Par Gabriel Bourovitch
Le fameux "trou de la Sécu" n'est pas encore comblé, mais en attendant l'extinction de la dette sociale prévue pour 2024, le projet de loi de financement de la Sécurité sociale (PLFSS) pour 2019 devrait rester comme celui de la fin des déficits. Un excédent est en effet attendu, ce qui serait inédit depuis 2001 et la célèbre "cagnotte" du gouvernement Jospin, dont tous les successeurs ont promis de rétablir l'équilibre des comptes de la Sécu, sans succès.
De bons auspices ?
Le premier budget de l'ère Macron n'a pas dérogé à la règle : voté fin 2017, il tablait sur un déficit de 2,2 milliards d'euros cette année, puis un solde global positif de 800 millions l'an prochain pour les quatre branches du régime général (vieillesse, maladie, famille, accidents du travail) et le Fonds de solidarité vieillesse (FSV). L'objectif est à présent à portée de main, d'autant plus que les prévisions pour 2018 ont été nettement améliorées, avec un déficit désormais attendu autour de 400 millions d'euros.
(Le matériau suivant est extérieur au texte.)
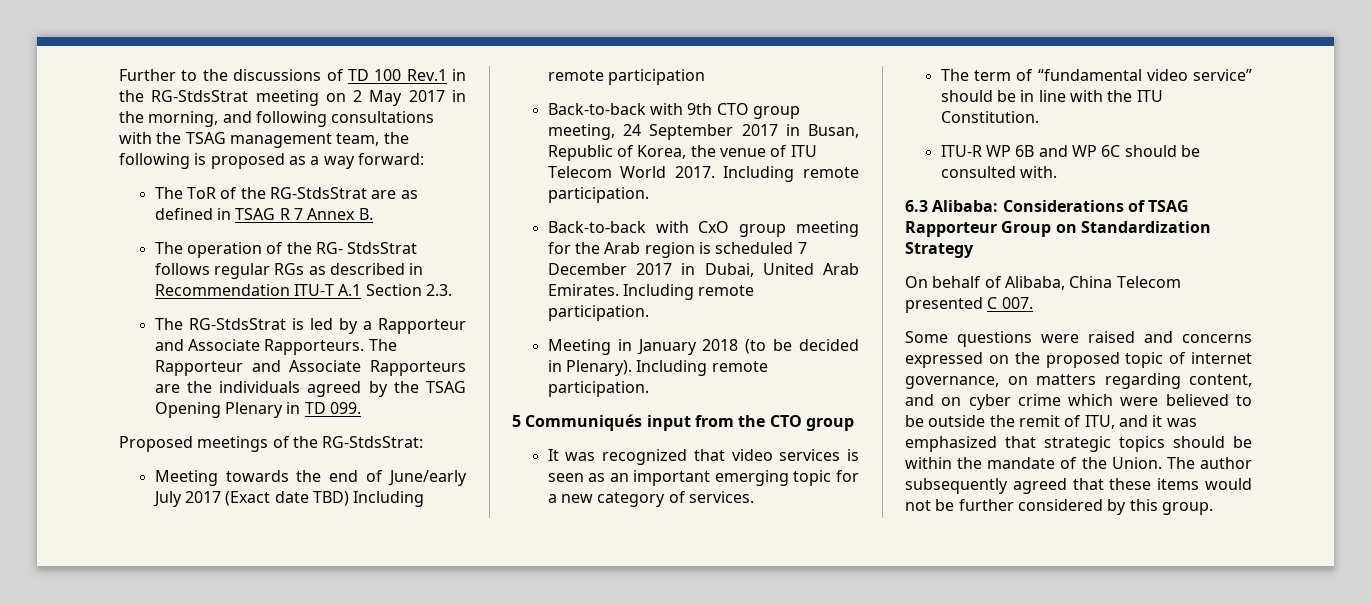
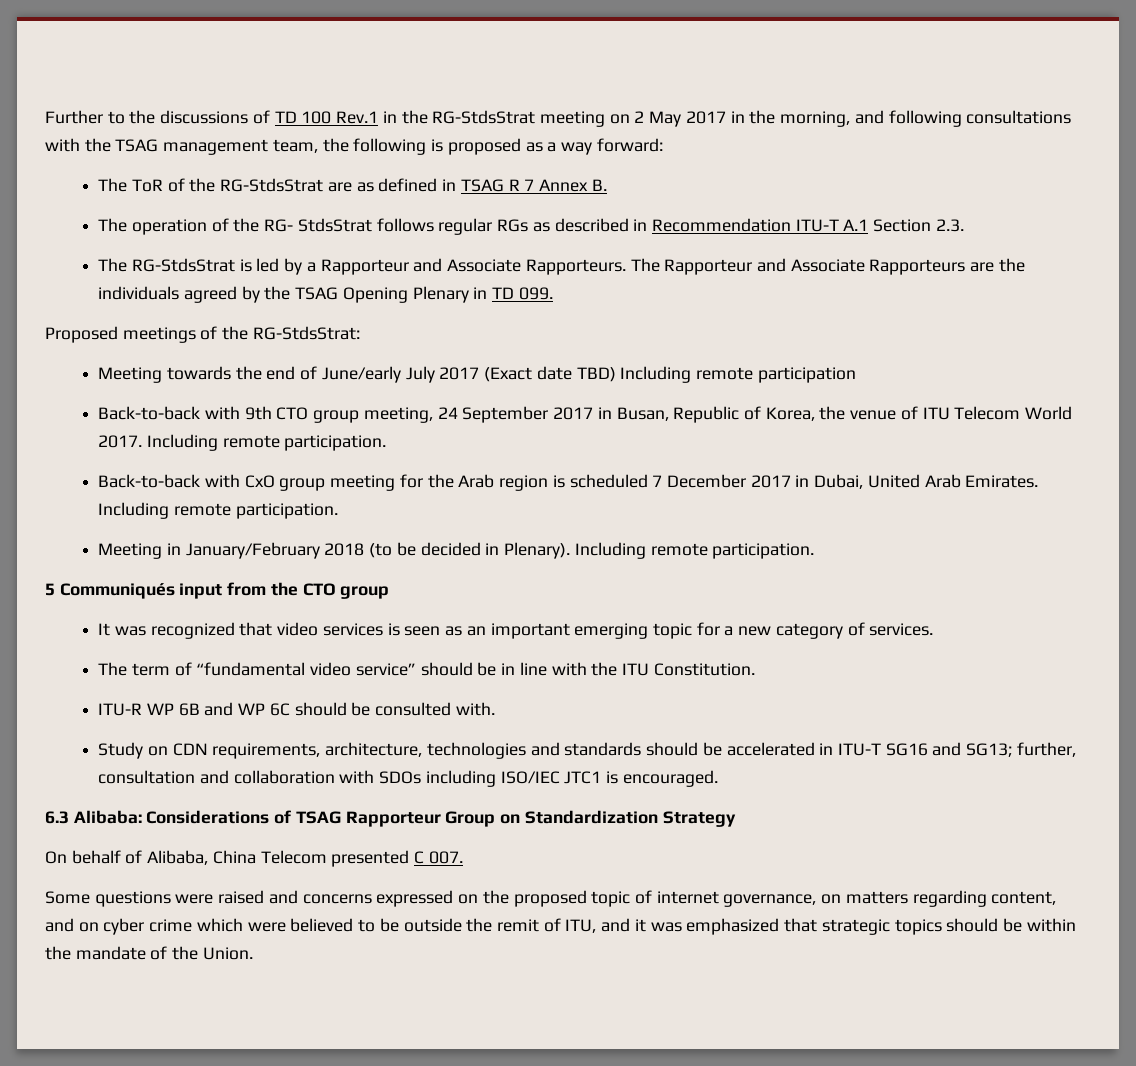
[636,339,697,355] January -> [185,542,320,559] January/February
(1058, 172) none -> [98,742,1076,759] [98,770,718,787] // Study on CDN requirements, architecture, technologies and standards should be accelerated in ITU-T SG16 and SG13; further, consultation and collaboration with SDOs including ISO/IEC JTC1 is encouraged.
[1166,457,1252,469] [905,478,1252,494] [905,499,1213,515] The author subsequently agreed that these items would not be further considered by this group. -> (253, 953) none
Même si ce montant pourrait être révisé en baisse à cause du ralentissement de la croissance et de l'emploi, le PLFSS 2019 a pu être préparé sous de bons auspices.
Tour de vis
Cette manne annoncée sera bienvenue pour concrétiser les quatre grands plans dévoilés ces derniers mois par l'exécutif, en faveur des Ehpad (établissements d'hébergement pour personnes âgées dépendantes), du "reste à charge zéro" sur certains soins (optique, dentaire, audioprothèses), contre la pauvreté et sur la "transformation" du système de santé. Sans oublier d'autres mesures qui feront encore grimper l'addition : revalorisation du minimum vieillesse, "correction" de la hausse de CSG pour les retraités modestes, exonération des heures supplémentaires, coup de pouce pour la garde d'enfants handicapés, allongement du congé maternité pour les travailleuses indépendantes...
400 millions de rallonge
Pour financer cette cascade de promesses, le gouvernement a d'ores et déjà décidé de desserrer l'étau budgétaire sur les dépenses de santé, qui augmenteront de 2,5% au lieu des 2,3% programmés, soit une rallonge de 400 millions d'euros. Mais les vannes sont loin d'être grandes ouvertes et d'importantes économies sont encore attendues en 2019. Car "sans mesures nouvelles", le déficit replongera à 3 milliards d'euros l'an prochain, prévient la Commission des comptes de la Sécu. Comme chaque année, l'Assurance maladie devra freiner l'évolution spontanée de ses dépenses, estimée à 4,5%. Elle devra donc trouver 3,8 milliards d'euros sur les prix des médicaments, les arrêts de travail et la chirurgie "ambulatoire", entre autres.
La Sécu toujours dans le rouge
Cet effort, au même niveau que les années précédentes, ne suffira toutefois pas à sortir la Sécu du rouge. L'objectif sera atteint grâce à un tour de vis sur les pensions de retraite servies par l'Assurance vieillesse et sur les allocations familiales, qui seront revalorisées de 0,3%, bien en-deçà de l'inflation. Rien que pour les retraites, l'économie attendue s'élève à 2 milliards d'euros, selon Bercy. Des coupes qui serviront aussi à compenser un désengagement de l'Etat: à partir de 2019, les nouvelles exonérations de cotisations décidées par l'exécutif ne seront plus compensées intégralement à la Sécu. Ce sera ainsi le cas de la suppression du "forfait social" de 20% sur l'intéressement dans les entreprises de moins de 250 salariés. Une mesure en faveur des entreprises chiffrée à 500 millions, pour laquelle il n'y aura "pas de compensation", précise le ministère des Comptes publics.